Material for the task

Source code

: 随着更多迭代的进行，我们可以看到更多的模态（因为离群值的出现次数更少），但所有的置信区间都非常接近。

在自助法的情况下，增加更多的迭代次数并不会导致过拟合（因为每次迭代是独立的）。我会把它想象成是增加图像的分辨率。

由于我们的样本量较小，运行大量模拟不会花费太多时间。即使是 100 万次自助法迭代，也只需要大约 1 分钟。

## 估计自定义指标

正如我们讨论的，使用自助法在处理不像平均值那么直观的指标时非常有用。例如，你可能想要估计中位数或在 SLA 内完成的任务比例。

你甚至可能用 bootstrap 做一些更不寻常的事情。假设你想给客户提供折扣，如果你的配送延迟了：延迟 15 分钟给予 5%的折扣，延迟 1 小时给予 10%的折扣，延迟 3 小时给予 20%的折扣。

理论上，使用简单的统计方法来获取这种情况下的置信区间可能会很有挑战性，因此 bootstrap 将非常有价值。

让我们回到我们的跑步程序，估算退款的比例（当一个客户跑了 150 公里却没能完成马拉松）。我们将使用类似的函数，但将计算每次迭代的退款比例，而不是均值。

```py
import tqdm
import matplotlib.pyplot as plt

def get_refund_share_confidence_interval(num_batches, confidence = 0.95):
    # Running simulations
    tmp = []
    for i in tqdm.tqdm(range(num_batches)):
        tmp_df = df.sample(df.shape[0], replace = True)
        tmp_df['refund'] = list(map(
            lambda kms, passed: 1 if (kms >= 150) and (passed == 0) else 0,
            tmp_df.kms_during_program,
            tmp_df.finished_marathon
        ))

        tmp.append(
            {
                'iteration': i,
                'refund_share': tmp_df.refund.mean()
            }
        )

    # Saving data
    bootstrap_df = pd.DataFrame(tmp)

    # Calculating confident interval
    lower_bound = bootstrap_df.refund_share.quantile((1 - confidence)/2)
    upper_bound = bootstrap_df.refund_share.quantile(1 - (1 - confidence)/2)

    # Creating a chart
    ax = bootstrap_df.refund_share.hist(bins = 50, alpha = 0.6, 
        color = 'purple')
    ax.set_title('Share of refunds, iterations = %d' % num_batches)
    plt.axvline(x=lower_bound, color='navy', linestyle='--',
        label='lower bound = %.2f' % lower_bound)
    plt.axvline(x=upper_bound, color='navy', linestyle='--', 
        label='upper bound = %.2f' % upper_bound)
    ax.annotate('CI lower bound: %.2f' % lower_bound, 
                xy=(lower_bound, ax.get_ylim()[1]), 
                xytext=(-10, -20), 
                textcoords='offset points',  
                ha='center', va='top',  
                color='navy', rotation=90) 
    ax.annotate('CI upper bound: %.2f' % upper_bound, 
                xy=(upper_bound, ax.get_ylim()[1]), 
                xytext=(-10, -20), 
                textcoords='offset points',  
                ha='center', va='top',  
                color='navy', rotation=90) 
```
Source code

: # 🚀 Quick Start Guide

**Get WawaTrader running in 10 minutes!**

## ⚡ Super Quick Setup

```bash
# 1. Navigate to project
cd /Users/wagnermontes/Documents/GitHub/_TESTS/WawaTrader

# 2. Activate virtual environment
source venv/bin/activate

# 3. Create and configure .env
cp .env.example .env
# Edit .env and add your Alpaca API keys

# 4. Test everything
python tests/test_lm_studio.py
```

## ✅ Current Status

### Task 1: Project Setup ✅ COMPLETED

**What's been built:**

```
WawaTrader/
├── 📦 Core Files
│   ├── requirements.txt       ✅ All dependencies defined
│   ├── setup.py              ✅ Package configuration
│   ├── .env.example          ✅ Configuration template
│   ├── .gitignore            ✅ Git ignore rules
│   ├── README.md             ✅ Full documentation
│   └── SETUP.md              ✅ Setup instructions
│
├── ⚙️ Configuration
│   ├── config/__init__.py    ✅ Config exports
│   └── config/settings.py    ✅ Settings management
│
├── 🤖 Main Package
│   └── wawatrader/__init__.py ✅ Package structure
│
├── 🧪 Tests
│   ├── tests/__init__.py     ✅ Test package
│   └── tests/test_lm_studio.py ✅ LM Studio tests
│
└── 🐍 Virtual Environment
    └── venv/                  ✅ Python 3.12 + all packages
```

Requirement
Copy the records above. Leave out nothing.

Task answer
Source code

: 随着更多迭代的进行，我们可以看到更多的模态（因为离群值的出现次数更少），但所有的置信区间都非常接近。

在自助法的情况下，增加更多的迭代次数并不会导致过拟合（因为每次迭代是独立的）。我会把它想象成是增加图像的分辨率。

由于我们的样本量较小，运行大量模拟不会花费太多时间。即使是 100 万次自助法迭代，也只需要大约 1 分钟。

## 估计自定义指标

正如我们讨论的，使用自助法在处理不像平均值那么直观的指标时非常有用。例如，你可能想要估计中位数或在 SLA 内完成的任务比例。

你甚至可能用 bootstrap 做一些更不寻常的事情。假设你想给客户提供折扣，如果你的配送延迟了：延迟 15 分钟给予 5%的折扣，延迟 1 小时给予 10%的折扣，延迟 3 小时给予 20%的折扣。

理论上，使用简单的统计方法来获取这种情况下的置信区间可能会很有挑战性，因此 bootstrap 将非常有价值。

让我们回到我们的跑步程序，估算退款的比例（当一个客户跑了 150 公里却没能完成马拉松）。我们将使用类似的函数，但将计算每次迭代的退款比例，而不是均值。

```py
import tqdm
import matplotlib.pyplot as plt

def get_refund_share_confidence_interval(num_batches, confidence = 0.95):
    # Running simulations
    tmp = []
    for i in tqdm.tqdm(range(num_batches)):
        tmp_df = df.sample(df.shape[0], replace = True)
        tmp_df['refund'] = list(map(
            lambda kms, passed: 1 if (kms >= 150) and (passed == 0) else 0,
            tmp_df.kms_during_program,
            tmp_df.finished_marathon
        ))

        tmp.append(
            {
                'iteration': i,
                'refund_share': tmp_df.refund.mean()
            }
        )

    # Saving data
    bootstrap_df = pd.DataFrame(tmp)

    # Calculating confident interval
    lower_bound = bootstrap_df.refund_share.quantile((1 - confidence)/2)
    upper_bound = bootstrap_df.refund_share.quantile(1 - (1 - confidence)/2)

    # Creating a chart
    ax = bootstrap_df.refund_share.hist(bins = 50, alpha = 0.6, 
        color = 'purple')
    ax.set_title('Share of refunds, iterations = %d' % num_batches)
    plt.axvline(x=lower_bound, color='navy', linestyle='--',
        label='lower bound = %.2f' % lower_bound)
    plt.axvline(x=upper_bound, color='navy', linestyle='--', 
        label='upper bound = %.2f' % upper_bound)
    ax.annotate('CI lower bound: %.2f' % lower_bound, 
                xy=(lower_bound, ax.get_ylim()[1]), 
                xytext=(-10, -20), 
                textcoords='offset points',  
                ha='center', va='top',  
                color='navy', rotation=90) 
    ax.annotate('CI upper bound: %.2f' % upper_bound, 
                xy=(upper_bound, ax.get_ylim()[1]), 
                xytext=(-10, -20), 
                textcoords='offset points',  
                ha='center', va='top',  
                color='navy', rotation=90) 
```
Source code

: # 🚀 Quick Start Guide

**Get WawaTrader running in 10 minutes!**

## ⚡ Super Quick Setup

```bash
# 1. Navigate to project
cd /Users/wagnermontes/Documents/GitHub/_TESTS/WawaTrader

# 2. Activate virtual environment
source venv/bin/activate

# 3. Create and configure .env
cp .env.example .env
# Edit .env and add your Alpaca API keys

# 4. Test everything
python tests/test_lm_studio.py
```

## ✅ Current Status

### Task 1: Project Setup ✅ COMPLETED

**What's been built:**

```
WawaTrader/
├── 📦 Core Files
│   ├── requirements.txt       ✅ All dependencies defined
│   ├── setup.py              ✅ Package configuration
│   ├── .env.example          ✅ Configuration template
│   ├── .gitignore            ✅ Git ignore rules
│   ├── README.md             ✅ Full documentation
│   └── SETUP.md              ✅ Setup instructions
│
├── ⚙️ Configuration
│   ├── config/__init__.py    ✅ Config exports
│   └── config/settings.py    ✅ Settings management
│
├── 🤖 Main Package
│   └── wawatrader/__init__.py ✅ Package structure
│
├── 🧪 Tests
│   ├── tests/__init__.py     ✅ Test package
│   └── tests/test_lm_studio.py ✅ LM Studio tests
│
└── 🐍 Virtual Environment
    └── venv/                  ✅ Python 3.12 + all packages
```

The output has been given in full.